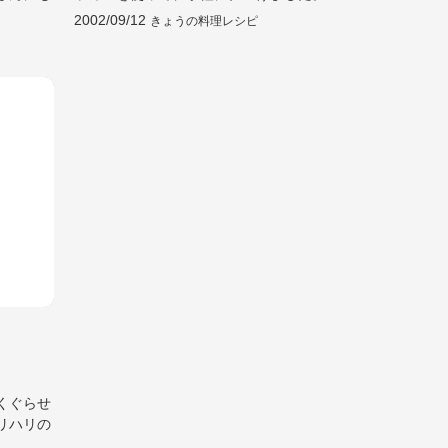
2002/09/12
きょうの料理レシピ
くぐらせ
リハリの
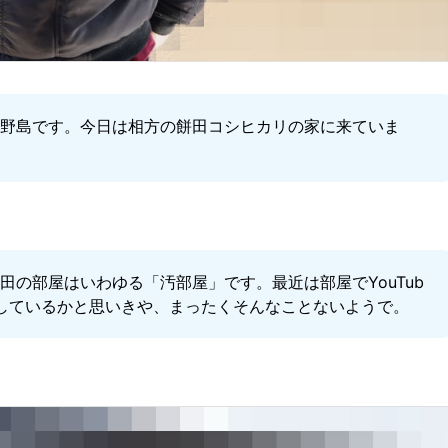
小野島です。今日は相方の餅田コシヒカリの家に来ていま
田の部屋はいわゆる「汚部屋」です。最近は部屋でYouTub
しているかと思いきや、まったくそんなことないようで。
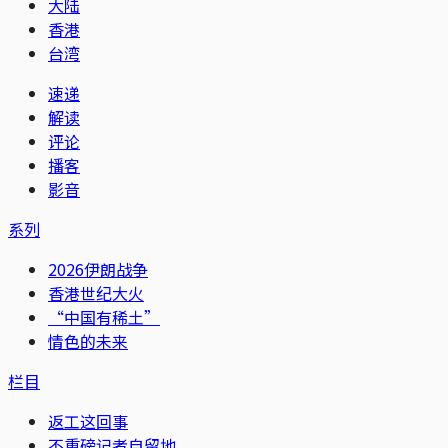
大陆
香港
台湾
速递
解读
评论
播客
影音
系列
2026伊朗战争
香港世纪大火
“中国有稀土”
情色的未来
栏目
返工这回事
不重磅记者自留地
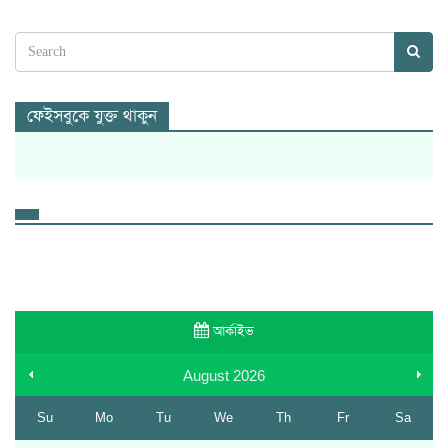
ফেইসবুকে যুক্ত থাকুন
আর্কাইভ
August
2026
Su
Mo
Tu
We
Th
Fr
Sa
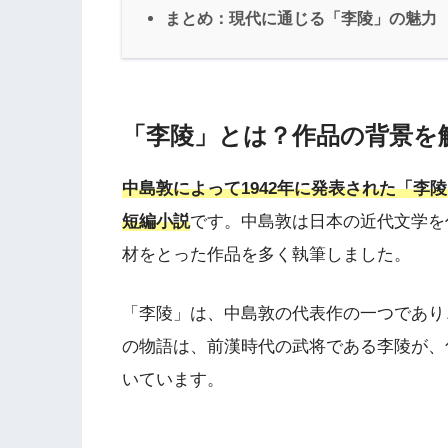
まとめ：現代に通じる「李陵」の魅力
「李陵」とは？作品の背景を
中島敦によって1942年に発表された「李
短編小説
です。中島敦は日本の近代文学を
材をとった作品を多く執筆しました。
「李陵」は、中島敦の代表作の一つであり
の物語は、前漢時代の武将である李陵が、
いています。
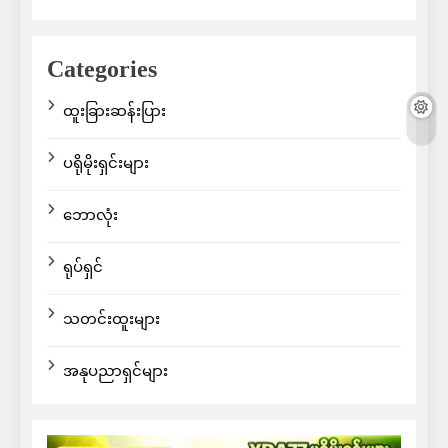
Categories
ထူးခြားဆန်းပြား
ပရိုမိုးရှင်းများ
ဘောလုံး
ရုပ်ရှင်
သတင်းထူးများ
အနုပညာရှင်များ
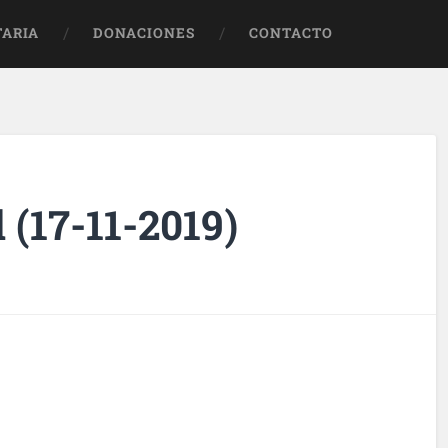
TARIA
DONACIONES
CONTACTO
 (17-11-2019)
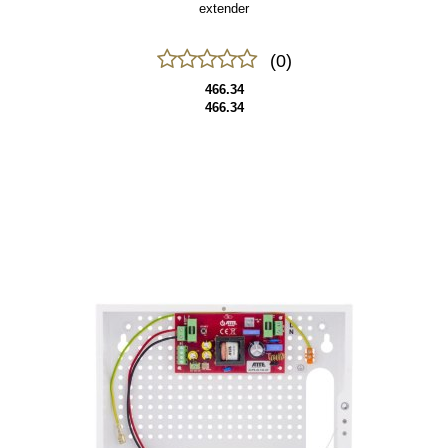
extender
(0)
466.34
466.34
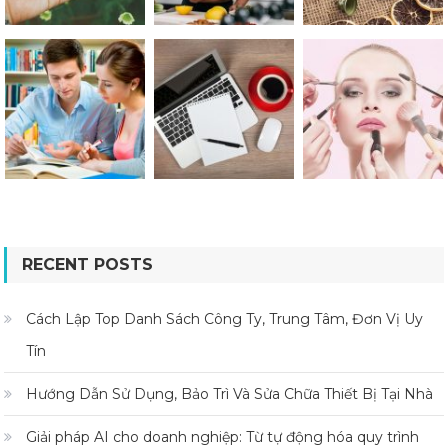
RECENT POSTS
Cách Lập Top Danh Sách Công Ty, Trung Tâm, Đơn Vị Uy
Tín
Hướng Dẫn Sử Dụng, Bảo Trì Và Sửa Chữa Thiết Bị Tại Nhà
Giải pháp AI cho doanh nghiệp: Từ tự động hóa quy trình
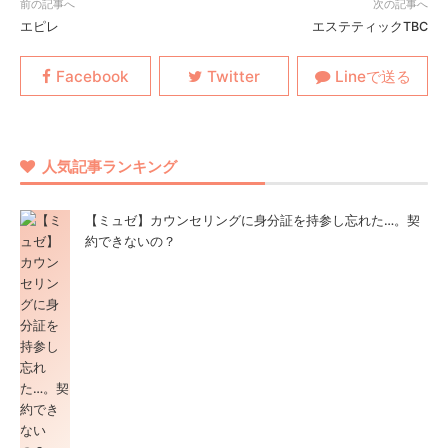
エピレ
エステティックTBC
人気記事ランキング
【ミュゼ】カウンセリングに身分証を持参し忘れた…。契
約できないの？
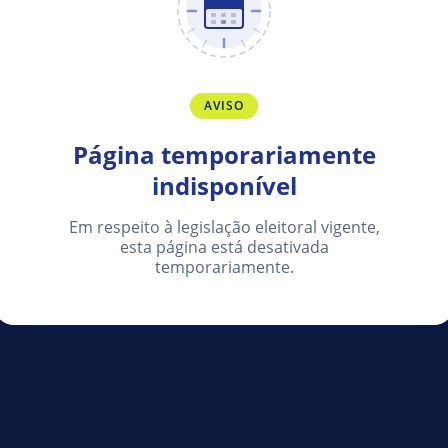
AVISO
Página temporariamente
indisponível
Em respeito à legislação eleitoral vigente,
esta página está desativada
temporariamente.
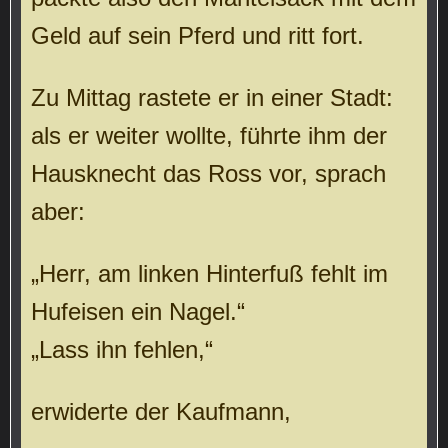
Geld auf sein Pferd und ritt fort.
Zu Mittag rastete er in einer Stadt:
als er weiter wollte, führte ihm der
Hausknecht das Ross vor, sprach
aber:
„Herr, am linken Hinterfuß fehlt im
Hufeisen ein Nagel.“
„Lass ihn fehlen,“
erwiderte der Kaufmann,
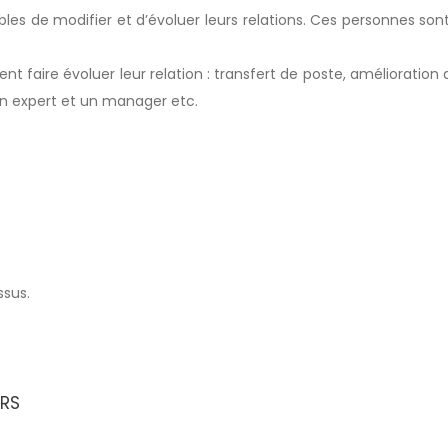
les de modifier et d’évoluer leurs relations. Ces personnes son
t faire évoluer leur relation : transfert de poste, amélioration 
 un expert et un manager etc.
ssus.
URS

● ● ●

How to complete this task >>
Wherever the string "temporariamente" appears in the records, copy the whole line.

Written solution >>
Página temporariamente
temporariamente.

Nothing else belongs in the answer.